Controllable synthesis and optical properties of Zn-doped CdS nanorods from single-source molecular precursors

The controllable synthesis of hexagonal Zn-doped CdS (Cd1-xZnxS, x = 0-0.3) nanorods from a class of solid air-stable single-source molecular precursors (cadmium zinc bis(N,N-diethyldithiocarbamate), Cd1-xZnx-(DDTC)(2)) has been achieved by two facile steps: first, Cd1-xZnx-(DDTC)(2) (x = 0-0.3) was prepared directly through precipitation reactions of stoichiometric cadmium sulfate, zinc acetate, and sodium diethyldithiocarbamate in distilled water under ambient condition; second, pure hexagonal phase Cd1-xZnxS (x = 0-0.3) nanorods with different aspect ratios were produced via solvothermal treatment of the precursor compounds in ethylenediamine or 50 vol % ethylenediamine aqueous solution at 180 degrees C for 12 h.
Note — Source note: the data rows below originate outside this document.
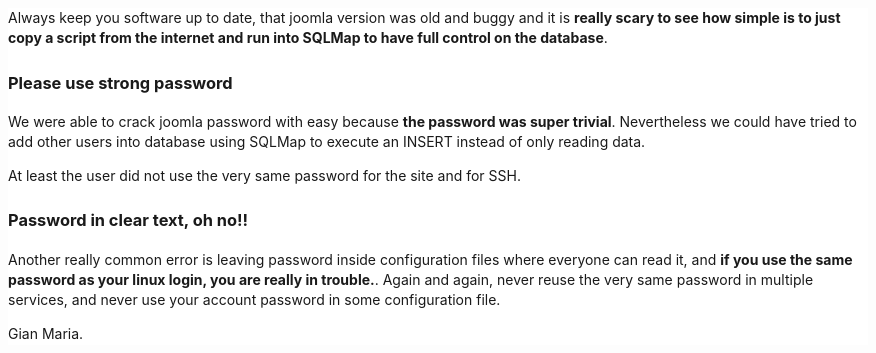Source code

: Always keep you software up to date, that joomla version was old and buggy and it is **really scary to see how simple is to just copy a script from the internet and run into SQLMap to have full control on the database**.

### Please use strong password

We were able to crack joomla password with easy because **the password was super trivial**. Nevertheless we could have tried to add other users into database using SQLMap to execute an INSERT instead of only reading data.

At least the user did not use the very same password for the site and for SSH.

### Password in clear text, oh no!!

Another really common error is leaving password inside configuration files where everyone can read it, and **if you use the same password as your linux login, you are really in trouble.**. Again and again, never reuse the very same password in multiple services, and never use your account password in some configuration file.

Gian Maria.









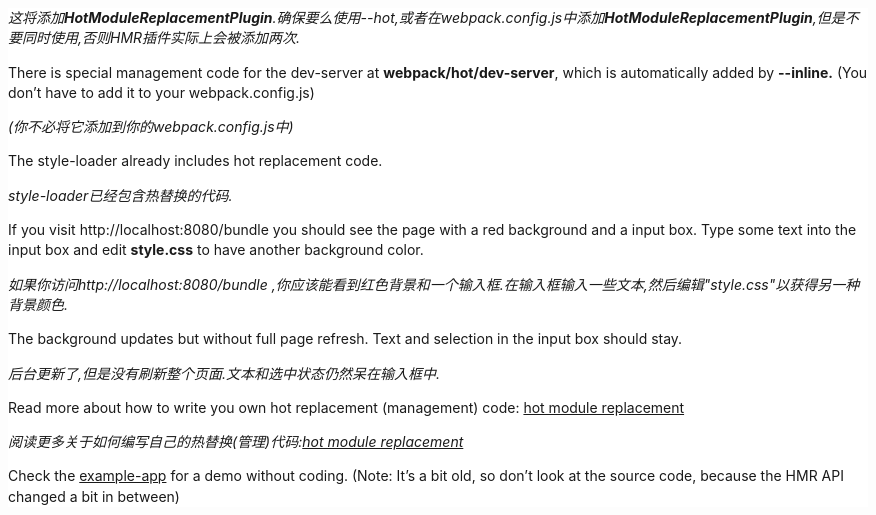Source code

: _这将添加**HotModuleReplacementPlugin**.确保要么使用--hot,或者在webpack.config.js中添加**HotModuleReplacementPlugin**,但是不要同时使用,否则HMR插件实际上会被添加两次._

There is special management code for the dev-server at **webpack/hot/dev-server**, which is automatically added by **--inline.** (You don’t have to add it to your webpack.config.js)

_(你不必将它添加到你的webpack.config.js中)_

The style-loader already includes hot replacement code.

_style-loader已经包含热替换的代码._

If you visit http://localhost:8080/bundle you should see the page with a red background and a input box. Type some text into the input box and edit **style.css** to have another background color.

_如果你访问http://localhost:8080/bundle ,你应该能看到红色背景和一个输入框.在输入框输入一些文本,然后编辑"style.css"以获得另一种背景颜色._

The background updates but without full page refresh. Text and selection in the input box should stay.

_后台更新了,但是没有刷新整个页面.文本和选中状态仍然呆在输入框中._

Read more about how to write you own hot replacement (management) code: [hot module replacement](http://webpack.github.io/docs/hot-module-replacement.html)

_阅读更多关于如何编写自己的热替换(管理)代码:[hot module replacement](http://webpack.github.io/docs/hot-module-replacement.html)_

Check the [example-app](http://webpack.github.io/example-app/) for a demo without coding. (Note: It’s a bit old, so don’t look at the source code, because the HMR API changed a bit in between)
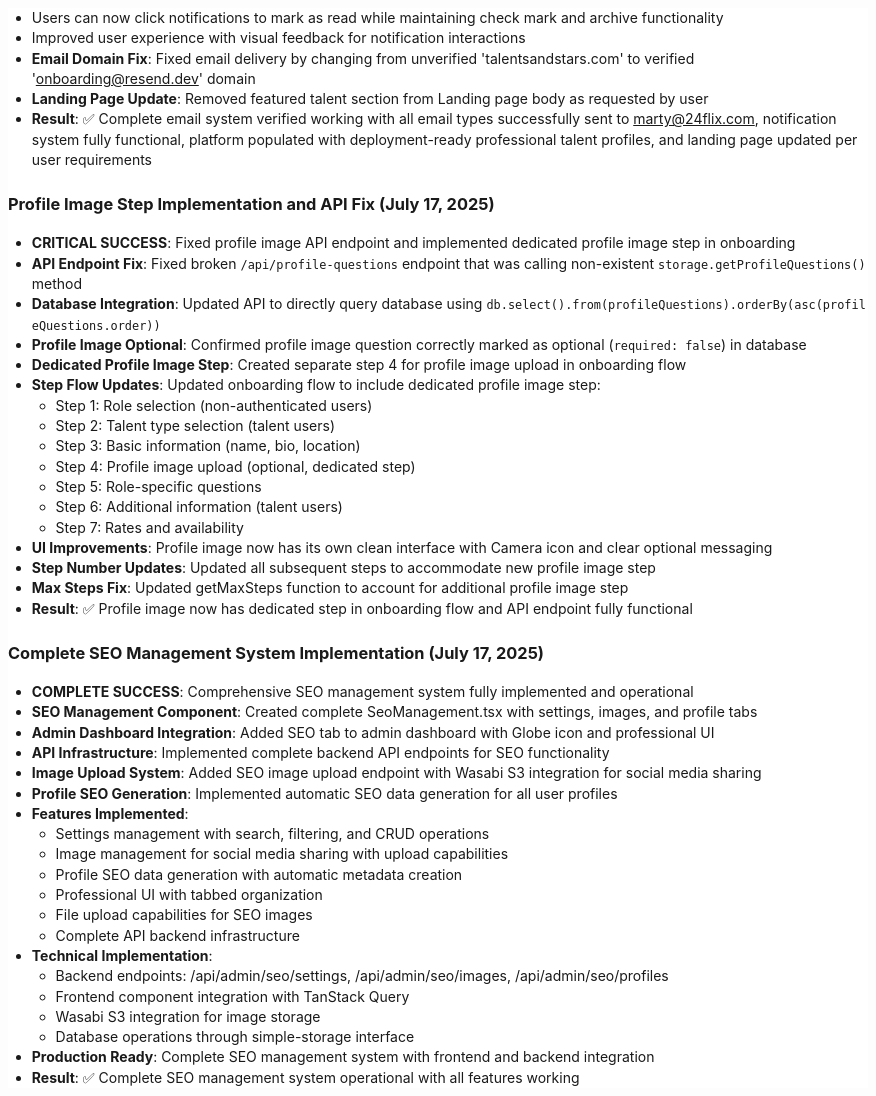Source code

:   - Users can now click notifications to mark as read while maintaining check mark and archive functionality
  - Improved user experience with visual feedback for notification interactions
- **Email Domain Fix**: Fixed email delivery by changing from unverified 'talentsandstars.com' to verified 'onboarding@resend.dev' domain
- **Landing Page Update**: Removed featured talent section from Landing page body as requested by user
- **Result**: ✅ Complete email system verified working with all email types successfully sent to marty@24flix.com, notification system fully functional, platform populated with deployment-ready professional talent profiles, and landing page updated per user requirements

### Profile Image Step Implementation and API Fix (July 17, 2025)
- **CRITICAL SUCCESS**: Fixed profile image API endpoint and implemented dedicated profile image step in onboarding
- **API Endpoint Fix**: Fixed broken `/api/profile-questions` endpoint that was calling non-existent `storage.getProfileQuestions()` method
- **Database Integration**: Updated API to directly query database using `db.select().from(profileQuestions).orderBy(asc(profileQuestions.order))`
- **Profile Image Optional**: Confirmed profile image question correctly marked as optional (`required: false`) in database
- **Dedicated Profile Image Step**: Created separate step 4 for profile image upload in onboarding flow
- **Step Flow Updates**: Updated onboarding flow to include dedicated profile image step:
  - Step 1: Role selection (non-authenticated users)
  - Step 2: Talent type selection (talent users)
  - Step 3: Basic information (name, bio, location)
  - Step 4: Profile image upload (optional, dedicated step)
  - Step 5: Role-specific questions
  - Step 6: Additional information (talent users)
  - Step 7: Rates and availability
- **UI Improvements**: Profile image now has its own clean interface with Camera icon and clear optional messaging
- **Step Number Updates**: Updated all subsequent steps to accommodate new profile image step
- **Max Steps Fix**: Updated getMaxSteps function to account for additional profile image step
- **Result**: ✅ Profile image now has dedicated step in onboarding flow and API endpoint fully functional

### Complete SEO Management System Implementation (July 17, 2025)
- **COMPLETE SUCCESS**: Comprehensive SEO management system fully implemented and operational
- **SEO Management Component**: Created complete SeoManagement.tsx with settings, images, and profile tabs
- **Admin Dashboard Integration**: Added SEO tab to admin dashboard with Globe icon and professional UI
- **API Infrastructure**: Implemented complete backend API endpoints for SEO functionality
- **Image Upload System**: Added SEO image upload endpoint with Wasabi S3 integration for social media sharing
- **Profile SEO Generation**: Implemented automatic SEO data generation for all user profiles
- **Features Implemented**:
  - Settings management with search, filtering, and CRUD operations
  - Image management for social media sharing with upload capabilities
  - Profile SEO data generation with automatic metadata creation
  - Professional UI with tabbed organization
  - File upload capabilities for SEO images
  - Complete API backend infrastructure
- **Technical Implementation**:
  - Backend endpoints: /api/admin/seo/settings, /api/admin/seo/images, /api/admin/seo/profiles
  - Frontend component integration with TanStack Query
  - Wasabi S3 integration for image storage
  - Database operations through simple-storage interface
- **Production Ready**: Complete SEO management system with frontend and backend integration
- **Result**: ✅ Complete SEO management system operational with all features working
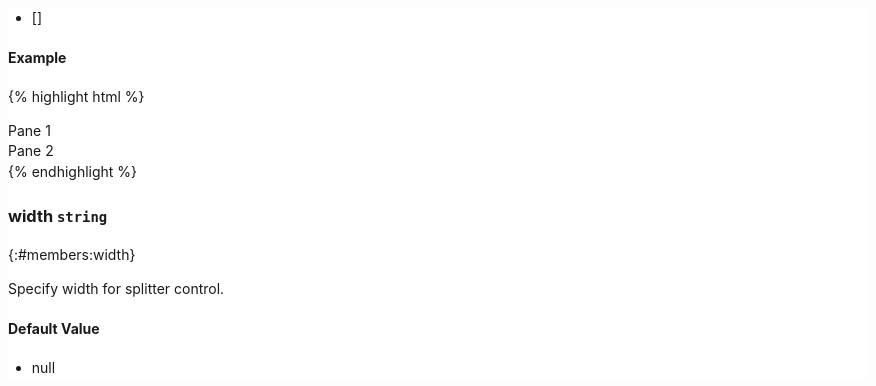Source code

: 





* []








#### Example



{% highlight html %}
 
<div id="innerSplitter">
<div>
<div class="cont">Pane 1 </div>
</div>
<div>
<div class="cont">Pane 2 </div>
</div>
</div> 
<script>
//To set properties API value during initialization  
        $("#innerSplitter").ejSplitter({properties: [{ paneSize: "100px", expandable:false }, { collapsible:false, paneSize: "50px"}]});
</script>{% endhighlight %}







### width `string`
{:#members:width}








Specify width for splitter control.




#### Default Value







* null







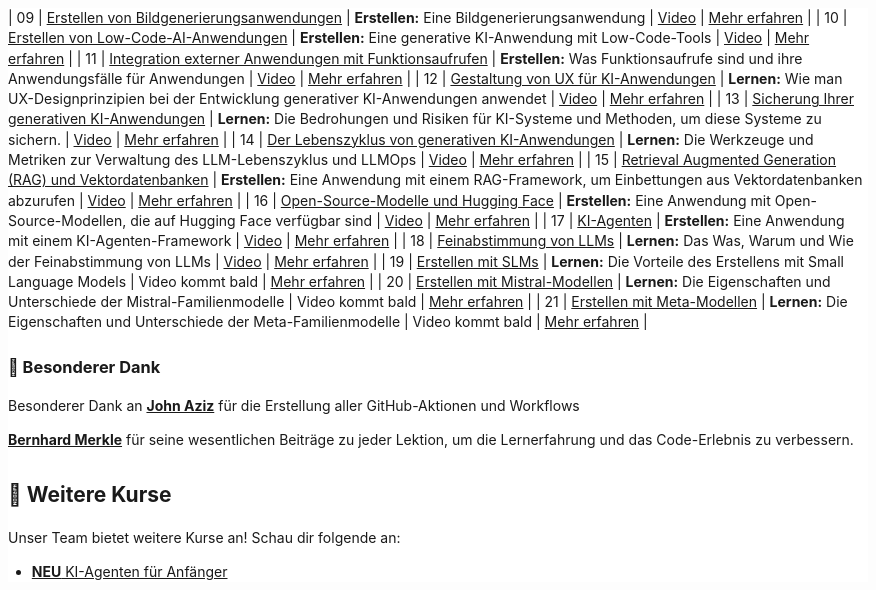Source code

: | 09  | [Erstellen von Bildgenerierungsanwendungen](./09-building-image-applications/README.md?WT.mc_id=academic-105485-koreyst)                       | **Erstellen:** Eine Bildgenerierungsanwendung                                                        | [Video](https://aka.ms/gen-ai-lesson9-gh?WT.mc_id=academic-105485-koreyst)  | [Mehr erfahren](https://aka.ms/genai-collection?WT.mc_id=academic-105485-koreyst) |
| 10  | [Erstellen von Low-Code-AI-Anwendungen](./10-building-low-code-ai-applications/README.md?WT.mc_id=academic-105485-koreyst)                    | **Erstellen:** Eine generative KI-Anwendung mit Low-Code-Tools                                      | [Video](https://aka.ms/gen-ai-lesson10-gh?WT.mc_id=academic-105485-koreyst) | [Mehr erfahren](https://aka.ms/genai-collection?WT.mc_id=academic-105485-koreyst) |
| 11  | [Integration externer Anwendungen mit Funktionsaufrufen](./11-integrating-with-function-calling/README.md?WT.mc_id=academic-105485-koreyst)    | **Erstellen:** Was Funktionsaufrufe sind und ihre Anwendungsfälle für Anwendungen                    | [Video](https://aka.ms/gen-ai-lesson11-gh?WT.mc_id=academic-105485-koreyst) | [Mehr erfahren](https://aka.ms/genai-collection?WT.mc_id=academic-105485-koreyst) |
| 12  | [Gestaltung von UX für KI-Anwendungen](./12-designing-ux-for-ai-applications/README.md?WT.mc_id=academic-105485-koreyst)                       | **Lernen:** Wie man UX-Designprinzipien bei der Entwicklung generativer KI-Anwendungen anwendet     | [Video](https://aka.ms/gen-ai-lesson12-gh?WT.mc_id=academic-105485-koreyst) | [Mehr erfahren](https://aka.ms/genai-collection?WT.mc_id=academic-105485-koreyst) |
| 13  | [Sicherung Ihrer generativen KI-Anwendungen](./13-securing-ai-applications/README.md?WT.mc_id=academic-105485-koreyst)                         | **Lernen:** Die Bedrohungen und Risiken für KI-Systeme und Methoden, um diese Systeme zu sichern.   | [Video](https://aka.ms/gen-ai-lesson13-gh?WT.mc_id=academic-105485-koreyst) | [Mehr erfahren](https://aka.ms/genai-collection?WT.mc_id=academic-105485-koreyst) |
| 14  | [Der Lebenszyklus von generativen KI-Anwendungen](./14-the-generative-ai-application-lifecycle/README.md?WT.mc_id=academic-105485-koreyst)     | **Lernen:** Die Werkzeuge und Metriken zur Verwaltung des LLM-Lebenszyklus und LLMOps               | [Video](https://aka.ms/gen-ai-lesson14-gh?WT.mc_id=academic-105485-koreyst) | [Mehr erfahren](https://aka.ms/genai-collection?WT.mc_id=academic-105485-koreyst) |
| 15  | [Retrieval Augmented Generation (RAG) und Vektordatenbanken](./15-rag-and-vector-databases/README.md?WT.mc_id=academic-105485-koreyst)        | **Erstellen:** Eine Anwendung mit einem RAG-Framework, um Einbettungen aus Vektordatenbanken abzurufen  | [Video](https://aka.ms/gen-ai-lesson15-gh?WT.mc_id=academic-105485-koreyst) | [Mehr erfahren](https://aka.ms/genai-collection?WT.mc_id=academic-105485-koreyst) |
| 16  | [Open-Source-Modelle und Hugging Face](./16-open-source-models/README.md?WT.mc_id=academic-105485-koreyst)                                    | **Erstellen:** Eine Anwendung mit Open-Source-Modellen, die auf Hugging Face verfügbar sind                    | [Video](https://aka.ms/gen-ai-lesson16-gh?WT.mc_id=academic-105485-koreyst) | [Mehr erfahren](https://aka.ms/genai-collection?WT.mc_id=academic-105485-koreyst) |
| 17  | [KI-Agenten](./17-ai-agents/README.md?WT.mc_id=academic-105485-koreyst)                                                                       | **Erstellen:** Eine Anwendung mit einem KI-Agenten-Framework                                           | [Video](https://aka.ms/gen-ai-lesson17-gh?WT.mc_id=academic-105485-koreyst) | [Mehr erfahren](https://aka.ms/genai-collection?WT.mc_id=academic-105485-koreyst) |
| 18  | [Feinabstimmung von LLMs](./18-fine-tuning/README.md?WT.mc_id=academic-105485-koreyst)                                                              | **Lernen:** Das Was, Warum und Wie der Feinabstimmung von LLMs                                            | [Video](https://aka.ms/gen-ai-lesson18-gh?WT.mc_id=academic-105485-koreyst) | [Mehr erfahren](https://aka.ms/genai-collection?WT.mc_id=academic-105485-koreyst) |
| 19  | [Erstellen mit SLMs](./19-slm/README.md?WT.mc_id=academic-105485-koreyst)                                                              | **Lernen:** Die Vorteile des Erstellens mit Small Language Models                                            | Video kommt bald | [Mehr erfahren](https://aka.ms/genai-collection?WT.mc_id=academic-105485-koreyst) |
| 20  | [Erstellen mit Mistral-Modellen](./20-mistral/README.md?WT.mc_id=academic-105485-koreyst)                                                              | **Lernen:** Die Eigenschaften und Unterschiede der Mistral-Familienmodelle                                           | Video kommt bald | [Mehr erfahren](https://aka.ms/genai-collection?WT.mc_id=academic-105485-koreyst) |
| 21  | [Erstellen mit Meta-Modellen](./21-meta/README.md?WT.mc_id=academic-105485-koreyst)                                                              | **Lernen:** Die Eigenschaften und Unterschiede der Meta-Familienmodelle                                           | Video kommt bald | [Mehr erfahren](https://aka.ms/genai-collection?WT.mc_id=academic-105485-koreyst) |

### 🌟 Besonderer Dank

Besonderer Dank an [**John Aziz**](https://www.linkedin.com/in/john0isaac/) für die Erstellung aller GitHub-Aktionen und Workflows

[**Bernhard Merkle**](https://www.linkedin.com/in/bernhard-merkle-738b73/) für seine wesentlichen Beiträge zu jeder Lektion, um die Lernerfahrung und das Code-Erlebnis zu verbessern.

## 🎒 Weitere Kurse

Unser Team bietet weitere Kurse an! Schau dir folgende an:

- [**NEU** KI-Agenten für Anfänger](https://github.com/microsoft/ai-agents-for-beginners?WT.mc_id=academic-105485-koreyst)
The products were characterized by powder X-ray diffraction, Raman spectroscopy, transmission electron microscopy, Fourier transform infrared spectroscopy, UV-vis absorption, and photoluminescence spectroscopy. It was observed that the optical band gap energies and photoluminescence peaks of the as-synthesized Cd1-xZnxS (x = 0-0.3) nanorods shift systematically toward shorter wavelengths with an increase of the Zn content; they are promising materials for photocatalysts and optoelectronic devices.